Entre los siguientes números, encuentre los que son múltiplos de 2, 3, 5 y 10: 235, 360, 487, 564, 681, 792, 854, 904

Steps to Solve

1. Find the Least Common Multiple (LCM) of 2, 3, 5, and 10

To be a multiple of 2, 3, 5, and 10, a number must be a multiple of their least common multiple (LCM). First, find the prime factorization of each number:

• 2 = 2
• 3 = 3
• 5 = 5
• 10 = 2 x 5 The LCM is found by taking the highest power of each prime factor present in the numbers: $$ LCM(2, 3, 5, 10) = 2 \times 3 \times 5 = 30 $$ So, we need to find numbers in the list that are multiples of 30.
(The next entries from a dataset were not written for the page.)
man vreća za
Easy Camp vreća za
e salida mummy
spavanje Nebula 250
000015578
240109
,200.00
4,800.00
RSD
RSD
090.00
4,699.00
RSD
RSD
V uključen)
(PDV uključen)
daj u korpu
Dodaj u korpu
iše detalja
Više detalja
2. Check each number for divisibility by 30

Divide each number in the list by 30 and check if the result is an integer:

• 235 / 30 ≈ 7.83 (Not an integer)
• 360 / 30 = 12 (Integer)
• 487 / 30 ≈ 16.23 (Not an integer)
• 564 / 30 = 18.8 (Not an integer)
• 681 / 30 = 22.7 (Not an integer)
• 792 / 30 = 26.4 (Not an integer)
• 854 / 30 ≈ 28.47 (Not an integer)
• 904 / 30 ≈ 30.13 (Not an integer)

3. Identify the Multiples of 30

From the above calculations, only 360 is divisible by 30.